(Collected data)
--- START ---

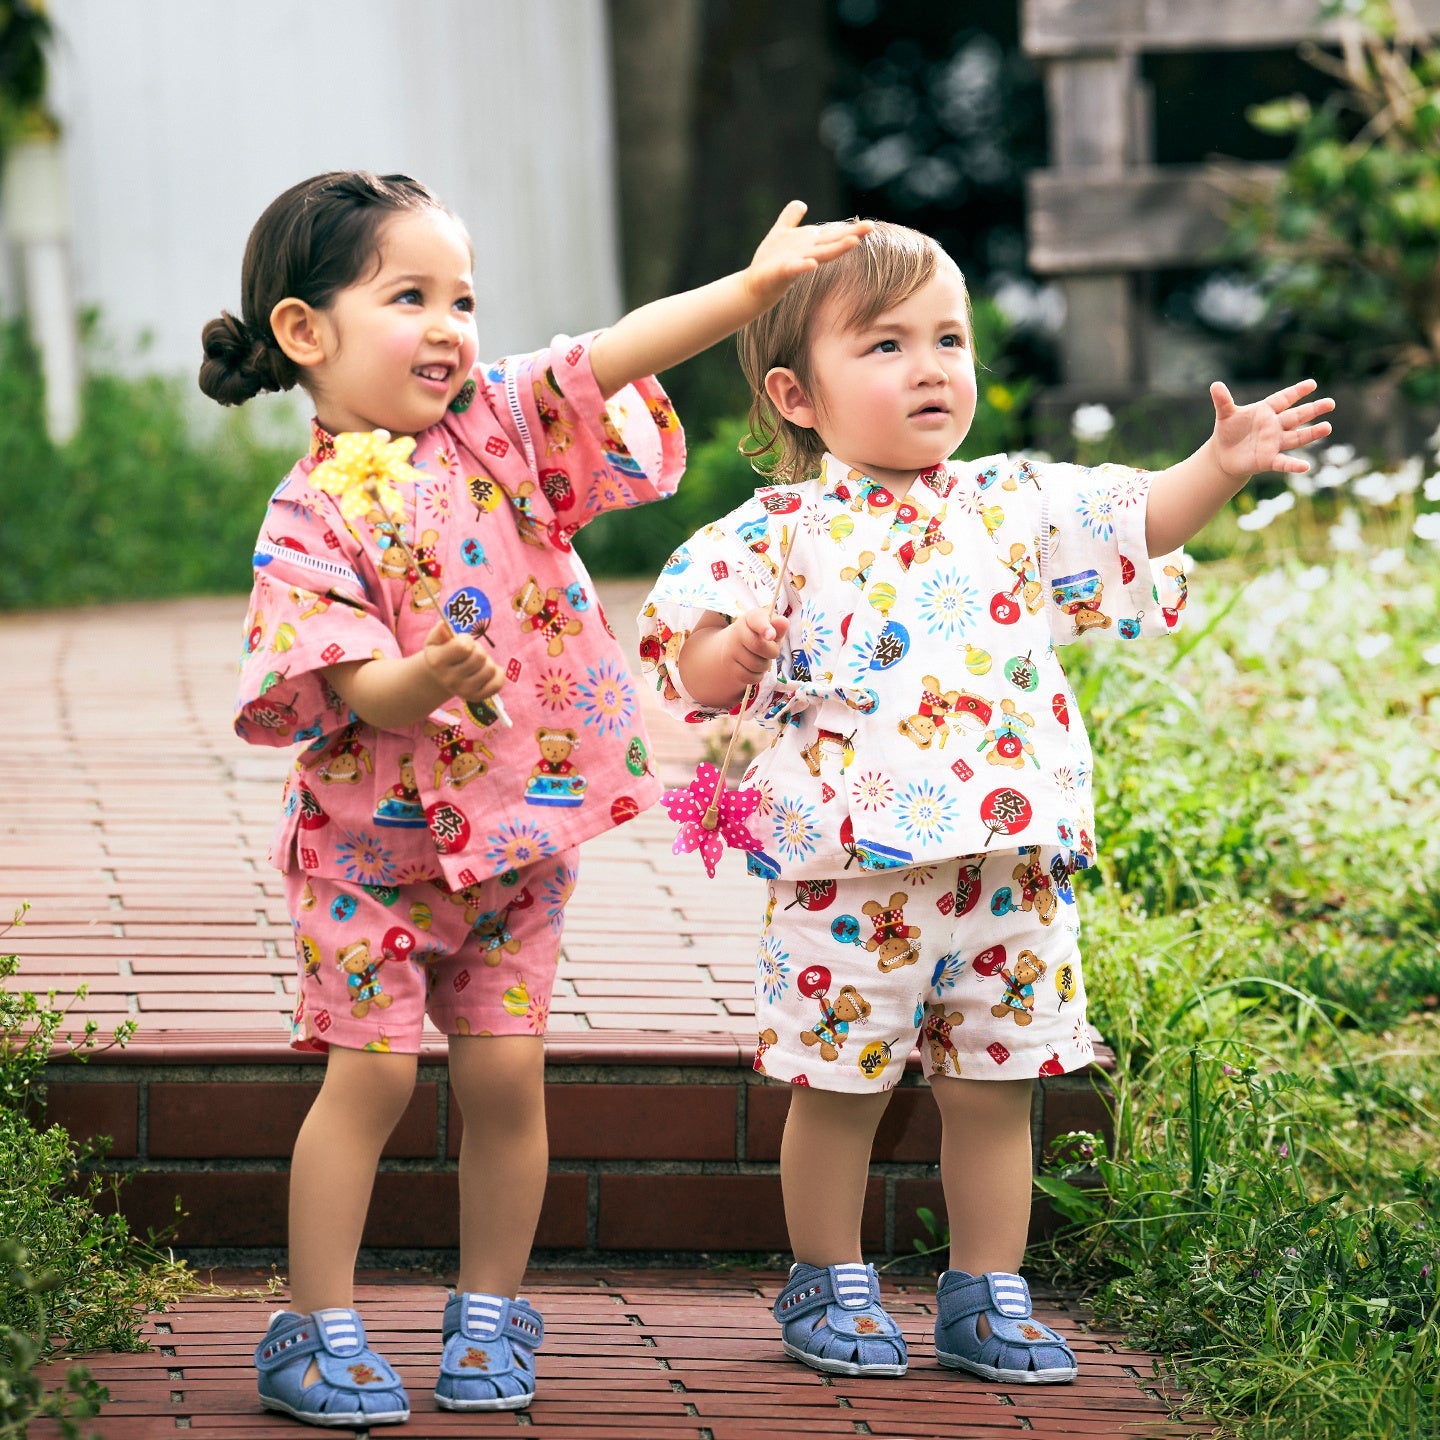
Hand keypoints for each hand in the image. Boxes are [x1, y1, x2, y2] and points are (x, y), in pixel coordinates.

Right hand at [423, 621, 502, 702]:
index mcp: (437, 662)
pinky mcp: (476, 697)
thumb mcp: (435, 640)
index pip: (463, 647)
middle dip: (478, 649)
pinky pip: (497, 684)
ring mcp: (463, 691)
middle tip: (471, 652)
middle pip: (479, 657)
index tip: (463, 642)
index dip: (467, 640)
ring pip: (490, 669)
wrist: (440, 677)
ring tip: (477, 662)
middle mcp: (449, 679)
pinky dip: (498, 674)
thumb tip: (444, 626)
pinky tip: (489, 671)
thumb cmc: (442, 652)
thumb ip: (439, 631)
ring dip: (487, 661)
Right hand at [722, 607, 789, 690]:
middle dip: (771, 652)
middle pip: (758, 645)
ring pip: (755, 664)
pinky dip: (757, 676)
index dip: (764, 627)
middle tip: (771, 651)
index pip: (756, 619)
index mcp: (751, 618)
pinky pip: (749, 676)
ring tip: (761, 659)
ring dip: (764, 665)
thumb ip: (779, 627)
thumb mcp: (771, 630)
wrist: (733, 647)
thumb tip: (783, 622)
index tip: (771, 635)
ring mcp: (730, 649)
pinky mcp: (728, 666)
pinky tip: (754, 669)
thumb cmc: (759, 637)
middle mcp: (737, 631)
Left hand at [743, 202, 873, 311]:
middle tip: (870, 228)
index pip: (833, 233)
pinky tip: (811, 263)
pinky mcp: (783, 272)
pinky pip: (795, 268)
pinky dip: (803, 265)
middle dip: (851, 235)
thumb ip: (791, 218)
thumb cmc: (771, 261)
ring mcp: (797, 262)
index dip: (850, 229)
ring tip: (853, 242)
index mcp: (809, 242)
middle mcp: (808, 252)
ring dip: (836, 249)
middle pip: (832, 242)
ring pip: (820, 254)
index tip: (870, 225)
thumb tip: (801, 203)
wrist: (755, 283)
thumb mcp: (781, 233)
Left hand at [1208, 379, 1335, 480]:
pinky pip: (1283, 462)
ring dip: (1311, 433)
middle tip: (1330, 403)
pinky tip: (1305, 466)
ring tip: (1328, 428)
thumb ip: (1223, 400)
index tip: (1312, 384)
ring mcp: (1274, 443)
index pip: (1284, 399)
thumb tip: (1215, 385)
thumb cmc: (1229, 430)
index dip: (1296, 392)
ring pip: (1296, 437)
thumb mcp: (1225, 414)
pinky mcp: (1269, 460)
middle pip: (1296, 416)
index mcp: (1266, 411)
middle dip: (1312, 410)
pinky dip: (1293, 465)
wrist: (1223, 454)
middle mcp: (1274, 426)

--- END ---

• _AIM OF THE TASK_: For this exercise, output the records exactly but omit their pictures.

• _ANSWER_:
Hand keypoints for each hand in the image. Boxes are [x1, y1, x2, y2] and points are (x, y), in pixel coordinates.

Right hand at [423, 621, 502, 702]:
index mcp: (437, 662)
pinky mcp: (476, 697)
thumb mcp: (435, 640)
index pip: (463, 647)
middle dip: (478, 649)
pinky pip: (497, 684)
ring mcp: (463, 691)
middle tip: (471, 652)
middle pip: (479, 657)
index tip: (463, 642)
index dip: (467, 640)
ring pip: (490, 669)
wrist: (440, 677)
ring tip: (477, 662)
middle mcp: (449, 679)
pinky dip: (498, 674)
thumb tip: (444, 626)
pinky tip: (489, 671)
thumb cmc: (442, 652)
thumb ip: (439, 631)
ring dip: (487, 661)
Right hand at [722, 607, 789, 690]:
middle dip: (771, 652)
middle pip: (758, 645)
ring pip: (755, 664)
pinky dip: (757, 676)
index dip: (764, 627)
middle tip: (771, 651)
index pip: (756, 619)
index mcp: (751, 618)
pinky pip: (749, 676)
ring tip: (761, 659)
ring dip: (764, 665)
thumb ip: (779, 627)
thumb mcp: (771, 630)
wrist: (733, 647)
thumb tip: (783, 622)
index tip: (771, 635)
ring mcp: (730, 649)
pinky mcp: (728, 666)
pinky tip: (754, 669)
thumb cmc: (759, 637)
middle mcp: (737, 631)
Left hand at [743, 202, 873, 311]:
middle tip: (870, 228)
index pip: (833, 233)
pinky tip: (811, 263)
pinky mcp: (783, 272)
pinky pip: (795, 268)
pinky dip: (803, 265)
middle dip: (851, 235)
thumb ip: (791, 218)
thumb cmc: (771, 261)
ring mcp: (797, 262)
index dip: (850, 229)
ring tip: (853, 242)
index mcp: (809, 242)
middle mcp: (808, 252)
ring dip: (836, 249)
middle pip: (832, 242)
ring pip: (820, 254)
index tip: (870, 225)
thumb tip: (801, 203)
wrist: (755, 283)
thumb mcp: (781, 233)
Left hand at [1208, 379, 1335, 480]:
pinky pip: (1283, 462)
ring dip: (1311, 433)
middle tip: (1330, 403)
pinky tip: (1305, 466)
ring tip: (1328, 428)
thumb ip: (1223, 400)
index tip: (1312, 384)
ring mcp: (1274, 443)
index pip: (1284, 399)
thumb tip: (1215, 385)
thumb cmc: (1229, 430)
index dip: (1296, 392)
ring pip: (1296, 437)
thumb mcp: (1225, 414)
pinky mcp: (1269, 460)
middle pip: (1296, 416)
index mcp: (1266, 411)
middle dip: (1312, 410)
pinky dip: (1293, 465)
wrist: (1223, 454)
middle mcp: (1274, 426)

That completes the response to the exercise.